As every Penn student knows, the rat race can be exhausting. It’s easy to get wrapped up in the endless cycle of club applications, internships, and homework. If you’ve ever been seized by a sudden desire to let your hair down, know you’re not alone. London-based artist Amanda Ba has tapped into our shared impulse to run with the wolves—or dogs, in this case. Hailing from New York City (by way of Hefei, China), Ba’s paintings collapse the distinction between the human and animal.
In her vivid double portraits, all our human confections are still present—but transformed. Under the cast of Ba’s lime–green light, everyday objects become alien: Popsicles shimmer like tropical coral, chairs and tables wobble as if they are kelp. Thus, Ba’s female subjects inhabit a world infinitely more vital and instinctive than our own. Civilization recedes into the background; all that matters here are bodies, rendered earthy and solid under Ba’s brush.
The artist is at ease with provocation. Her female subjects confidently stretch and sit in the nude, their paw–like hands and feet anchoring simple compositions. With her palette relying mainly on flytrap green and electric red, Ba literally paints in the red zone. In her best, most illustrative works, she channels female confidence to the maximum. In the aptly–titled Suburban Giantess, Ba’s most explicit work, a woman stands and bares her crotch to the viewer, a slobbering dog nestled between her legs. The subject’s warrior–like stance recalls the moment before a battle charge; in her expectant gaze, we can almost discern a dare. Whether to join or to flee is up to the viewer.
This balance between invitation and provocation is a Ba hallmark. In American Girl; American Bully; American Bomb, she interrogates our toxic national iconography; a half–melted red, white, and blue popsicle leaps from a background of noxious green fireworks. Ba questions whether natural instinct will free us from America’s romance with hollow symbols, or whether it merely leads us deeper into consumption. Whatever the answer, woman and dog are in the same boat, both delighting in the popsicle at the feverish painting's center.
Yet, as in nature, there are moments of tranquility. In the intimate Lover; She is Reading, the gracefully contemplative figure evokes an unexpected tenderness. Lying atop a couch, her hand barely touches the furniture. Ba’s eye reverently lingers on her lover’s body to soothing effect.
But even in these uninhibited scenes, appearances can be deceiving. Underneath all the rawness, Ba’s compositions are calculated. Her approach is grounded in critical theory, particularly gender scholar Mel Y. Chen’s 2012 work, Animacies: Biopolitics, Racial Mattering, and Queer Affect. (The book even makes a cameo in Lover, haphazardly laid on a coffee table.)
In Animacies, Chen examines the dehumanization faced by early Chinese immigrants.
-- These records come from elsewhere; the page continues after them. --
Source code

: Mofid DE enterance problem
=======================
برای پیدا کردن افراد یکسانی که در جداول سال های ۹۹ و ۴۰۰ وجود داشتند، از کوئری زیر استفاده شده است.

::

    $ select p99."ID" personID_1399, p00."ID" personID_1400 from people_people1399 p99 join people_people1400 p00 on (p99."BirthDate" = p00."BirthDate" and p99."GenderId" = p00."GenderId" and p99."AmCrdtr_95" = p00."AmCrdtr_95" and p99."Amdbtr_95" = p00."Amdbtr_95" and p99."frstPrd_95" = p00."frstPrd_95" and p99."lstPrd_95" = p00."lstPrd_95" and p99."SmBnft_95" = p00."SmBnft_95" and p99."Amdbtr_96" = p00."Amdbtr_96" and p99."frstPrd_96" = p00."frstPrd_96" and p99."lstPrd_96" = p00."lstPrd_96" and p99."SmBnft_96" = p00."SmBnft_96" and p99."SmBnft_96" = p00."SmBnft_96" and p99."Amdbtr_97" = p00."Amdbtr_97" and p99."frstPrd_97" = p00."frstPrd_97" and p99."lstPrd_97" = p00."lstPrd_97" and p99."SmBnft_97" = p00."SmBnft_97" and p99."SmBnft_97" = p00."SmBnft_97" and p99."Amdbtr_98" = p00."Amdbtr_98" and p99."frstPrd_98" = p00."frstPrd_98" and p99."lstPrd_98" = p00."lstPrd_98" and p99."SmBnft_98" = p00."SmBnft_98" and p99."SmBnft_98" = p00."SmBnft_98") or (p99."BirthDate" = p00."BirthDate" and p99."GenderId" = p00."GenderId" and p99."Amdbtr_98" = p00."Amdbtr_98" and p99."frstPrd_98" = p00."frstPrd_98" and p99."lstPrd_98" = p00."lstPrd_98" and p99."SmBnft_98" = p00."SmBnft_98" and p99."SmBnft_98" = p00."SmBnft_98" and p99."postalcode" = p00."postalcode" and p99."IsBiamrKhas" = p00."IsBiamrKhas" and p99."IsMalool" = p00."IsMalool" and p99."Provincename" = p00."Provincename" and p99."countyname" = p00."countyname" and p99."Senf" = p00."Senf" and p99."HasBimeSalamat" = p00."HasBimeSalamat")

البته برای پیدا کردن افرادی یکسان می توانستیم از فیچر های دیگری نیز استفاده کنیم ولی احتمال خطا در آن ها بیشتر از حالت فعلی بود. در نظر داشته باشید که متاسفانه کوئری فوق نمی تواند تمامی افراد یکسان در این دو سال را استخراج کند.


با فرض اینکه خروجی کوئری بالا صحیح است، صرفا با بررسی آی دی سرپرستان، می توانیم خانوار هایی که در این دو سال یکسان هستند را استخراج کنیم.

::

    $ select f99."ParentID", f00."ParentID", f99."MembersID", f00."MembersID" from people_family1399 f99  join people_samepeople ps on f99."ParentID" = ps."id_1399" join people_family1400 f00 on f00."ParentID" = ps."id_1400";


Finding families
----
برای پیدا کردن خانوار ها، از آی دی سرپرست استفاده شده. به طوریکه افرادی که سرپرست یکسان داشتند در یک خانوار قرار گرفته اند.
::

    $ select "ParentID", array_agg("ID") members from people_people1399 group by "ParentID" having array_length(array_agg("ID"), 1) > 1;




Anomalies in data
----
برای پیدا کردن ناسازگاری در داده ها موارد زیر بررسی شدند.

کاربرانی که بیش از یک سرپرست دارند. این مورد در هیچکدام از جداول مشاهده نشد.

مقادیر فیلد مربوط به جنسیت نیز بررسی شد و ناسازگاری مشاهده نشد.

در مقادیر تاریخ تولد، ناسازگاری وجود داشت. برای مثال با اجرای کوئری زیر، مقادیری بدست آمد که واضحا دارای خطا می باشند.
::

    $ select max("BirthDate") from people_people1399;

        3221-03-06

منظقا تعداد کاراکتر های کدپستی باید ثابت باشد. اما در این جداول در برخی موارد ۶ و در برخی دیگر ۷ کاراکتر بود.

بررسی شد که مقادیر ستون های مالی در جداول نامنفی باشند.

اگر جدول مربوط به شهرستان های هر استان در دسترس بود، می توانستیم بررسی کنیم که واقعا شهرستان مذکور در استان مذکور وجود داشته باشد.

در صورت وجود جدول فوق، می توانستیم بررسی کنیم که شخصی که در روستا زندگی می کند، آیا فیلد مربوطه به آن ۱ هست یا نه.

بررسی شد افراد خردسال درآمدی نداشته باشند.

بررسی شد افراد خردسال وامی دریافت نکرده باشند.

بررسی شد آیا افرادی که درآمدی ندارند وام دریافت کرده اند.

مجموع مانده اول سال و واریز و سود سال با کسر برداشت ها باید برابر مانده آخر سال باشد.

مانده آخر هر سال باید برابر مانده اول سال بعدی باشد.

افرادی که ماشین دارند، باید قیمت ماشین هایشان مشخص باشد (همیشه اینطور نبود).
There is history here, painfully vivid; Chen describes a 19th–century illustration of a white man attacking a caricatured Chinese immigrant, wherein the well–worn trope of the “passive” Chinese man meets a particularly nauseating iteration. “[T]he Chinese man is presented as an ungainly figure who appears to float or flail next to the stout white man whose legs are solidly planted on the ground.” Most damningly, the man is depicted as barely solid, almost ghostly. This wound still smarts in the Chinese–American Ba’s work, and she actively subverts this sickening trope.
With her figures firmly planted on the ground—even when reclining, stretching, or Running Towards the Future—Ba obliterates the stereotype depicted above. Resolute to the point of stoicism, her subjects stare down the viewer, leaving no doubts as to their power. They’re here, standing strong and holding fast.
Here viewers can discern another one of the artist’s conceptual influences: Donna Haraway’s The Companion Species Manifesto: Dogs, People, and Significant Otherness, which argues that dogs and people are “constitutively, companion species. We make each other up, in the flesh. [W]e signify [...] a nasty developmental infection called love.” Ba’s figures, born of the implosion of species categories, are the purest expression of love.
In the end, these paintings, in all their rawness, are not evasive but confrontational. Ba’s not afraid of the havoc of nature; her paintings point a finger at the viewer, demanding us to abandon human inventions both concrete and abstract and heed the call of the wild.